We’ve all heard it a thousand times:

“Weight loss is just calories in vs calories out.”

And sure, that’s technically true — energy balance matters.

But here’s the catch: your body doesn’t run on calories counted on a label.

It runs on what you can digestabsorb, and actually utilize.

Let that sink in.


Calories Don’t Matter If Your Body Can’t Use Them

You can eat 2,000 calories a day, but if your digestion is wrecked, your gut is inflamed, and your nutrient absorption is poor, you're not fueling muscle growth, recovery, or even basic energy needs effectively.

You’re feeding bloat, fatigue, and stagnation.

And then you wonder why you're hungry all the time or why your progress is stuck — even though your macros are perfect on paper.


Digestion Is the Gatekeeper

Digestion isn’t sexy. But it’s the foundation.

What poor digestion actually does to your progress:

  • You don’t absorb key amino acids → slower recovery, less muscle growth

  • Carbs ferment instead of fueling → bloating, low energy

  • Fats don’t emulsify → hormonal issues, brain fog, low libido

And let’s be real: ever try to hit 200g of protein when every meal wrecks your stomach? Consistency goes out the window.


Bioavailability > Macros on Paper

Not all calories are created equal.

  • 30g of protein from ground beef = highly bioavailable, muscle-building fuel

  • 30g of protein from a cheap plant-based powder = low absorption, gut stress

Same goes for carbs:

If white rice digests clean and fuels you, it will always beat some “clean” carb that bloats you and spikes cravings.

Your body’s ability to use what you eat >>> what your macro tracker says.


The Hierarchy of Nutrition

Here’s how to actually structure your nutrition:

  1. Start with foods you digest and absorb well. 

    No bloating. No crashes. Solid bowel movements. Consistent hunger cues.

  2. Match those foods to your training and recovery needs.

    Think high-protein, carb-driven, low-inflammatory.

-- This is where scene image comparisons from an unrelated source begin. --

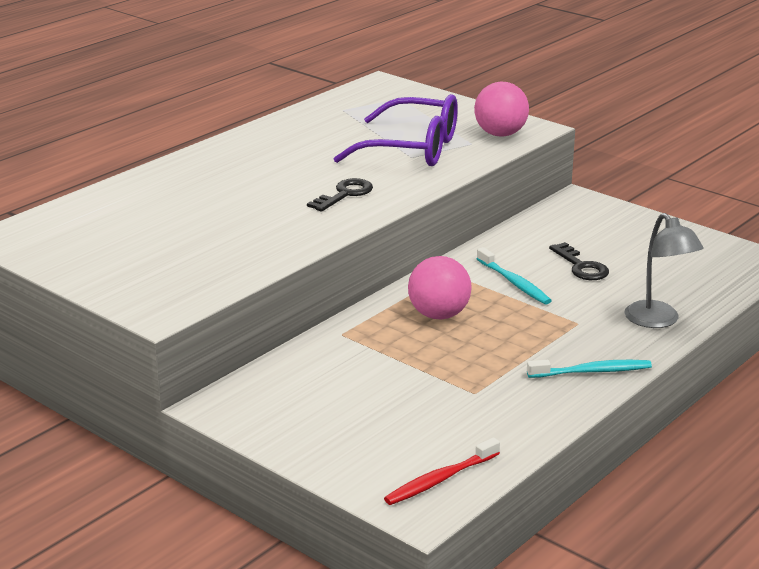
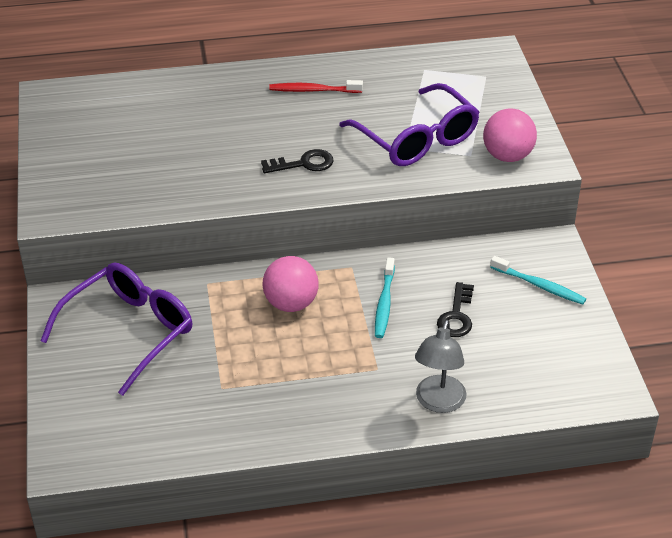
camera: 40 degrees right, 15 degrees up
(325, 396) = (128, 332): none -> purple glasses
(440, 479) = (105, 446): red toothbrush -> red toothbrush (313, 90)
(592, 371) = (323, 419): turquoise toothbrush -> turquoise toothbrush (539, 285)

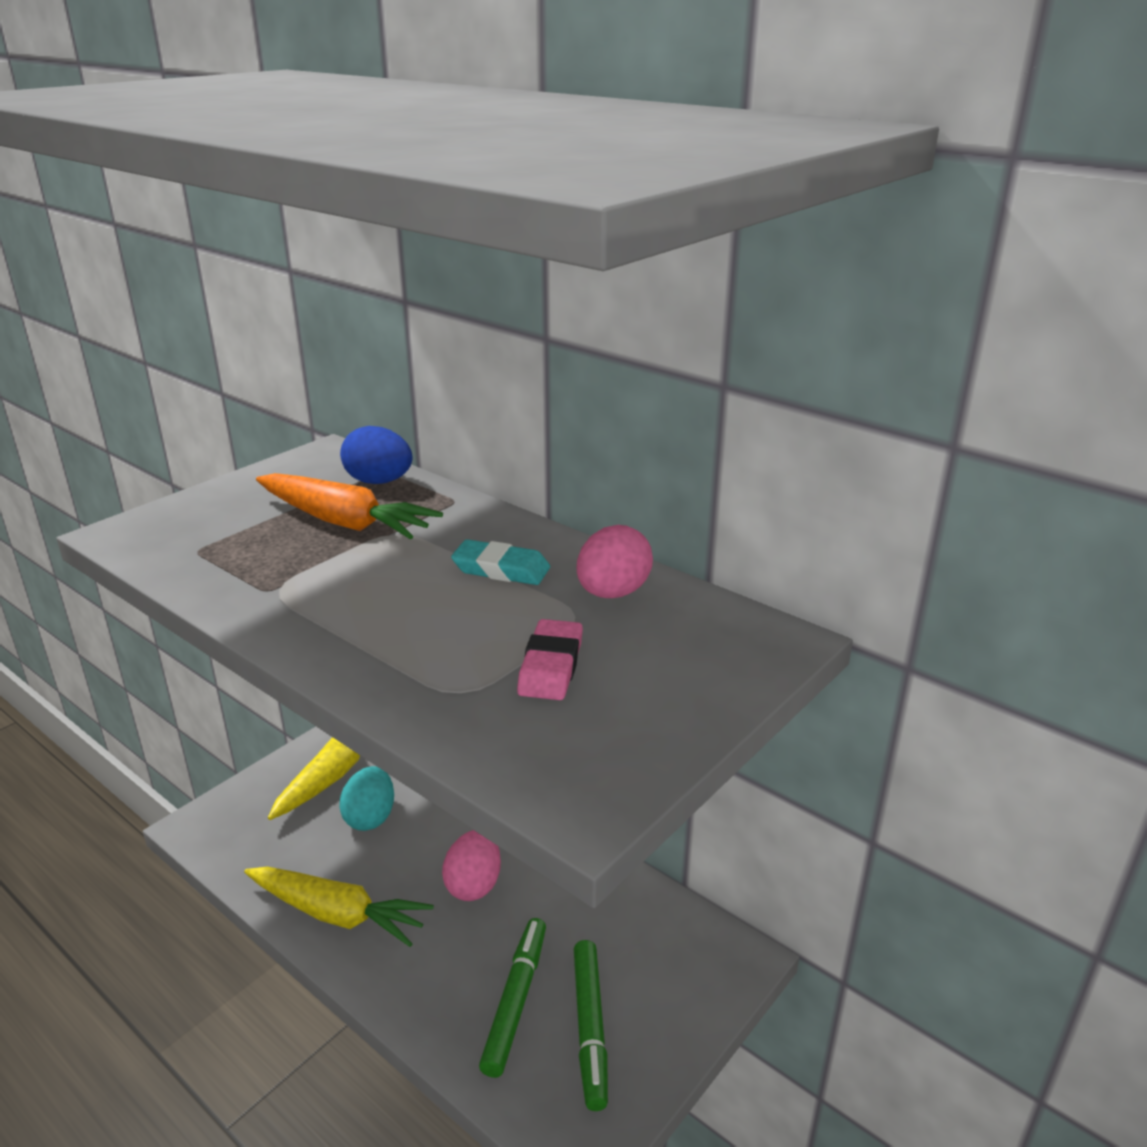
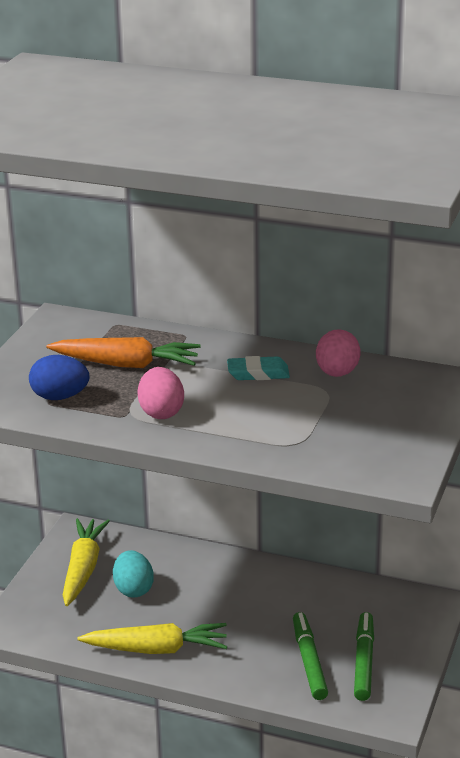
camera: 20 degrees left, 0 degrees up
(379, 482) = (120, 332): blue egg -> blue egg (60, 397)
(473, 884) = (238, 609): pink egg -> pink egg (161, 412)
(551, 666) = (335, 420): pink eraser -> none
(590, 1028) = (364, 662): green marker -> green marker turned 150 degrees counterclockwise

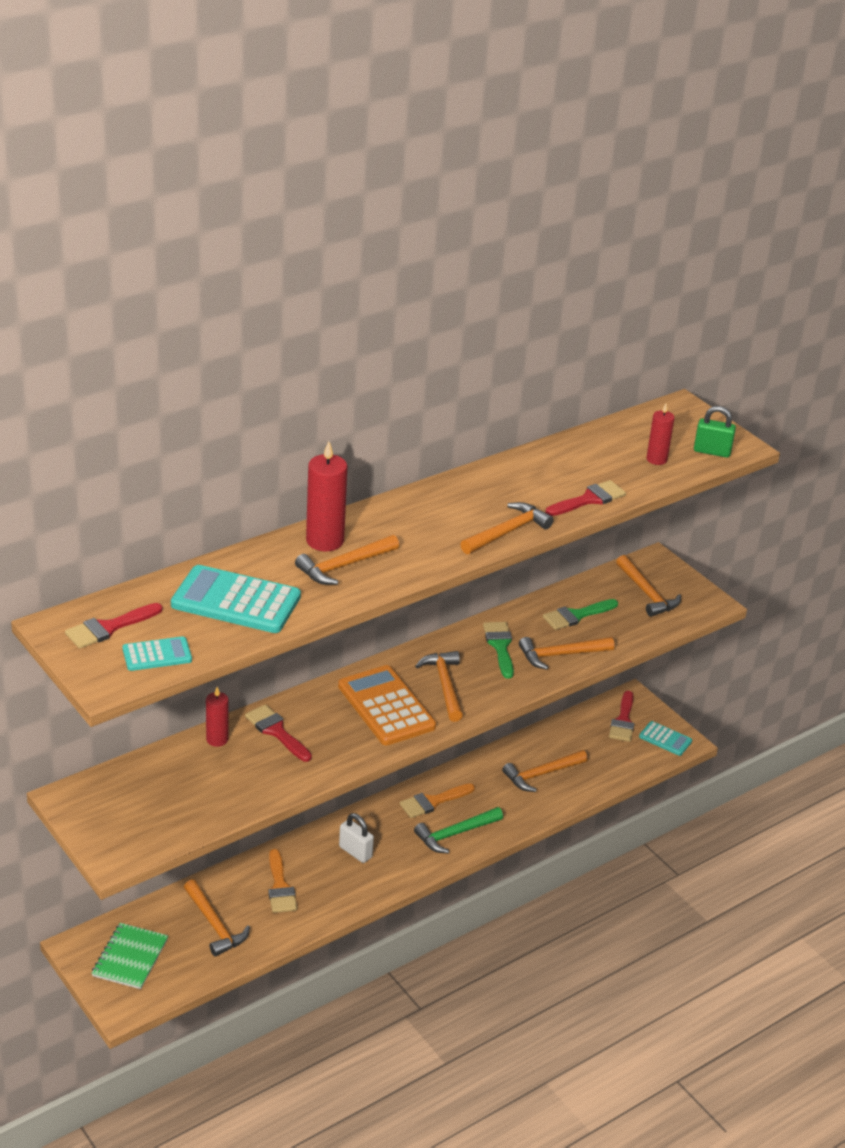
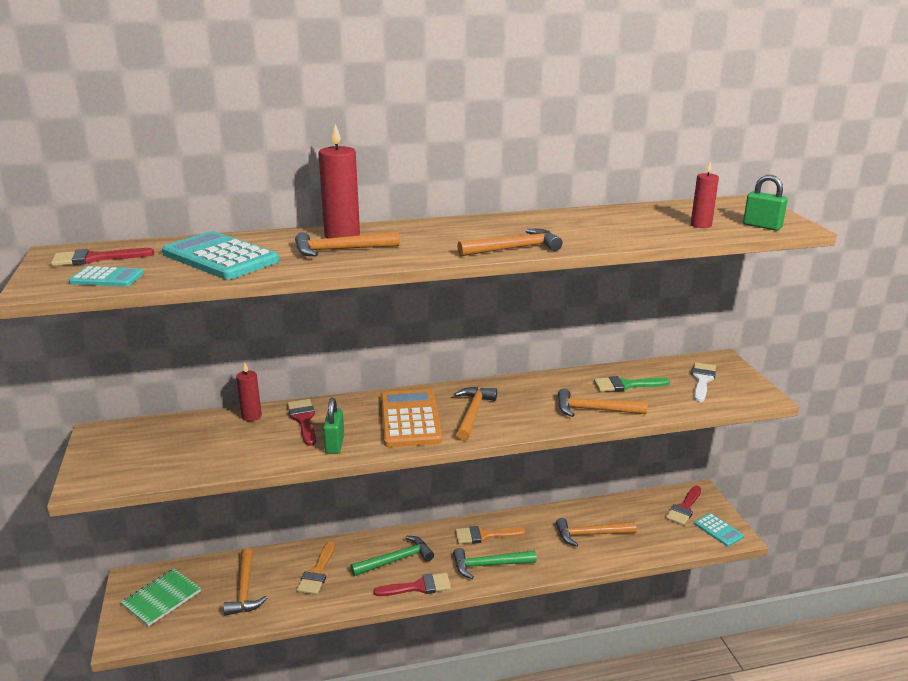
camera: 25 degrees right, 10 degrees down
(332, 754) = (335, 444): none -> green padlock
(355, 852) = (396, 560): white padlock -> green hammer
(500, 646) = (542, 395): green brush -> none
(589, 499) = (613, 239): red brush -> red brush (418, 587)
(647, 593) = (702, 380): orange hammer -> white brush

  3. THEN count calories and macros.

    Because now the numbers mean something.


Bottom Line

If you're obsessing over “calories in vs out” but ignoring how your body feels after eating… you're playing the wrong game.

✅ Digest first

✅ Absorb second

✅ Track third

The leanest, strongest, most dialed-in athletes?

They don’t just eat for the math — they eat for function.